Jest zło większe niż wojna. Jest nim obojętność na przemoc i zostawianie słabszych ich losowi. I właśnie dlatego mimo wszystkich zastrzeżeń związanych z używaniem zorganizowanej przemocy wypełnianie rezolucji ONZ dotyczącej obrony cywilów w Libii zasługuje na poparcie. Co więcej, postawa państw zachodnich w tej sprawie ma szanse przy odpowiednim wyczuciu stać się nowym otwarciem w polityce międzynarodowej.
Znowu interwencja?
Nauczeni doświadczeniami ostatniej dekady mamy prawo do nieufności wobec wszelkich akcji militarnych, które uzasadniane są prawami człowieka i wspieraniem demokracji. Najbardziej oburzający był tu atak na Irak. USA i ich sojusznicy, w tym niestety Polska, rozpoczęli inwazję, posługując się demokratyczną frazeologią i spreparowanymi dowodami na posiadanie przez reżim Saddama Husajna broni atomowej. Skutkiem tej interwencji było ponad 100 tys. ofiar, chaos w kraju i wzrastająca nienawiść do Zachodu w świecie arabskim. Kiedy przypominam sobie słowa polskich polityków o niewystarczających korzyściach materialnych, jakie nasz kraj uzyskuje z tej wojny, jeszcze dziś robi mi się niedobrze. Demokracja i prawa człowieka wydawały się już beznadziejnie zmiksowane z imperializmem i brudnymi interesami.
Ale stało się coś bez precedensu. Wartościom, które Zachód podeptał, godność przywróciła arabska ulica. Wydarzenia z Tunezji, Egiptu i innych krajów arabskich sprawiły, że sprzeciw wobec dyktatur i żądanie demokracji odzyskały świeżość, na jaką zasługują. Co więcej, Arabowie podważyli rozpowszechnione na Zachodzie – a już w Polsce wszechobecne – przekonanie, że demokracja to typowo zachodni produkt.

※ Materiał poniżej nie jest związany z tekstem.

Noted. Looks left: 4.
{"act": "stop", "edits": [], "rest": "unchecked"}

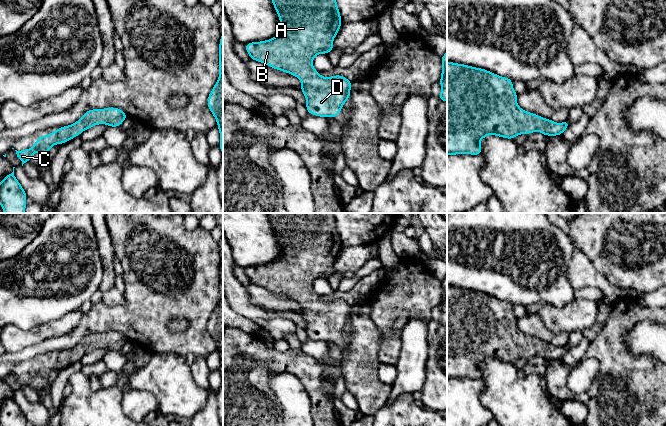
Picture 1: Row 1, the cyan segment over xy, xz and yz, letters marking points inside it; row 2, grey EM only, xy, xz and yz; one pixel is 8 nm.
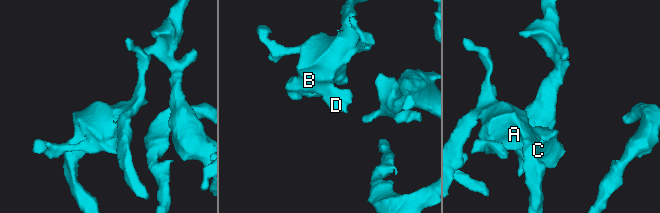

Z tego, że nie mamy patentu na demokracje i z pewnością nie mamy prawa pouczać o niej innych, nie może jednak wynikać, że powinniśmy siedzieć teraz cicho i pokutować za dawne grzechy.
Odpowiednie granice
Libię, tak jak inne kraje arabskie, ogarnęła fala demokratyzacji, ale szybko mogliśmy się przekonać, że nie wszędzie musi realizować się ten sam scenariusz co w Egipcie. Po początkowej dezorganizacji siły Muammara Kaddafiego odzyskały zdolność działania i szybko rozpoczęły skuteczną rozprawę z buntownikami. W pierwszych tygodniach marca było już wiadomo, że bez wsparcia z zewnątrz siły rebeliantów zostaną brutalnie spacyfikowane. To, że nie oglądamy w telewizji kolejnego pokazu bezradności wspólnoty międzynarodowej, jest efektem współdziałania między światem arabskim i krajami Zachodu przy zachowaniu procedur ONZ.